┌──

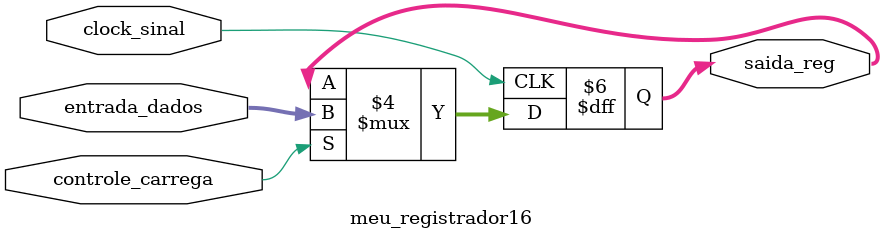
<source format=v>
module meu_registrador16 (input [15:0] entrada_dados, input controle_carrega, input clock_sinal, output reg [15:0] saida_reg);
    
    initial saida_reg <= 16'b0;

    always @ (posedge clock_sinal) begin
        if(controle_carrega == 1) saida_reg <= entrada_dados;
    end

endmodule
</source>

└──

** EXERCISE DETAILS **
What is wanted is the listing, written out exactly, with each picture removed.

** TASK RESPONSE **
<source format=v>
module meu_registrador16 (input [15:0] entrada_dados, input controle_carrega, input clock_sinal, output reg [15:0] saida_reg);
    
    initial saida_reg <= 16'b0;

    always @ (posedge clock_sinal) begin
        if(controle_carrega == 1) saida_reg <= entrada_dados;
    end

endmodule
</source>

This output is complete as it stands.